▶ _About this task_:
Print the records below exactly, and do not carry over any picture.

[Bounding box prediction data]
..............................

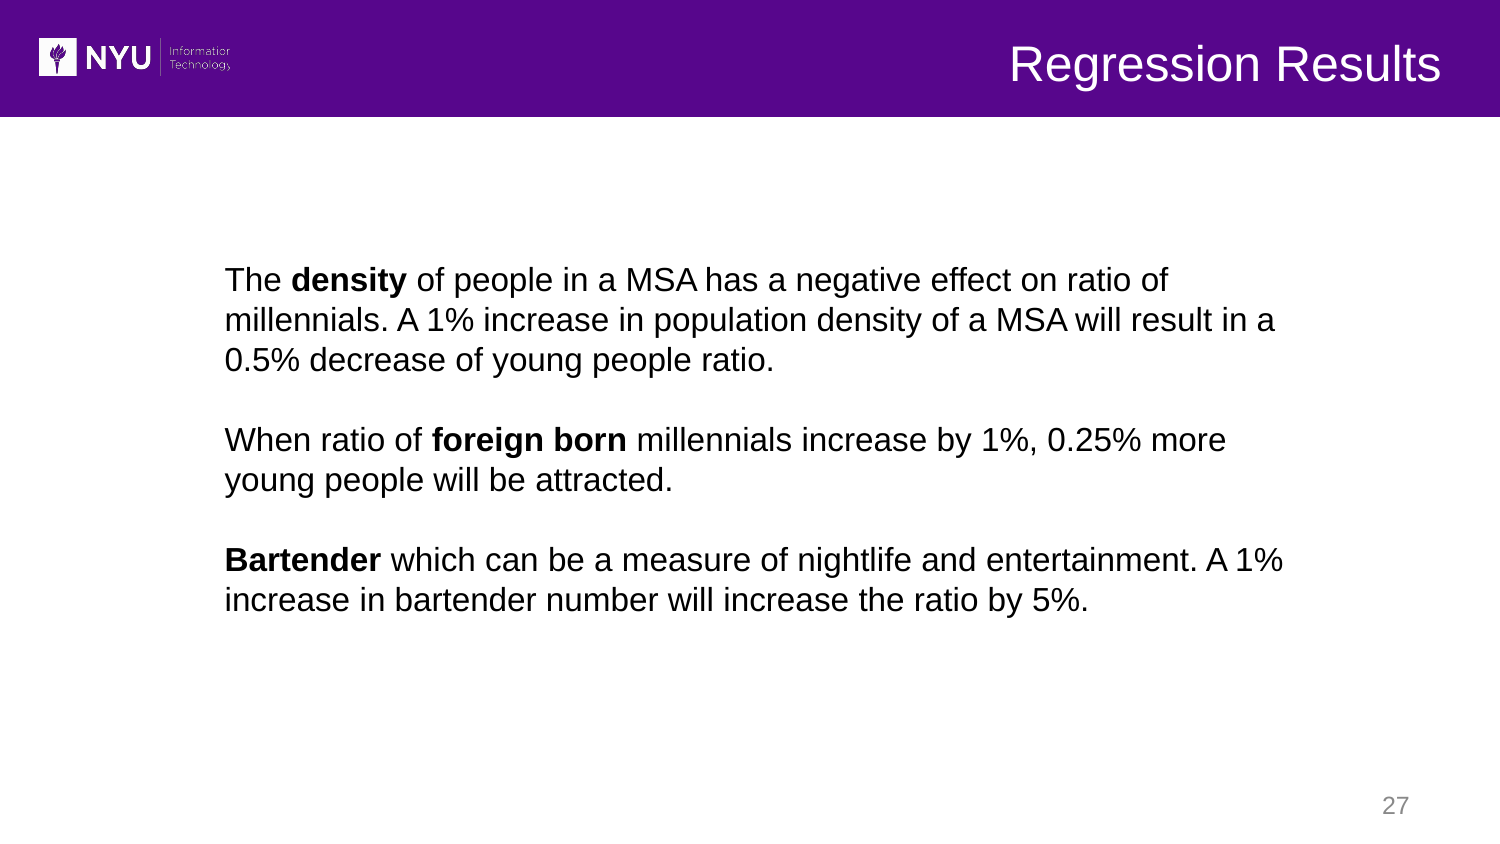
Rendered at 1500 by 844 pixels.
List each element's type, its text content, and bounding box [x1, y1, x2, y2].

list Regression Results [950, 16, 1457, 60]
list The density of people in a MSA has a negative effect on ratio of millennials. A 1% increase in population density of a MSA will result in a 0.5% decrease of young people ratio. When ratio of foreign born millennials increase by 1%, 0.25% more young people will be attracted. Bartender which can be a measure of nightlife and entertainment. A 1% increase in bartender number will increase the ratio by 5%. [209, 243, 1312, 844]
slide_number 27 [1074, 782, 1425, 828]
picture [39, 38, 230, 76]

..............................

▶ _Expected answer_:
Rendered at 1500 by 844 pixels.
List each element's type, its text content, and bounding box [x1, y1, x2, y2].

list Regression Results [950, 16, 1457, 60]
list The density of people in a MSA has a negative effect on ratio of millennials. A 1% increase in population density of a MSA will result in a 0.5% decrease of young people ratio. When ratio of foreign born millennials increase by 1%, 0.25% more young people will be attracted. Bartender which can be a measure of nightlife and entertainment. A 1% increase in bartender number will increase the ratio by 5%. [209, 243, 1312, 844]
slide_number 27 [1074, 782, 1425, 828]
picture [39, 38, 230, 76]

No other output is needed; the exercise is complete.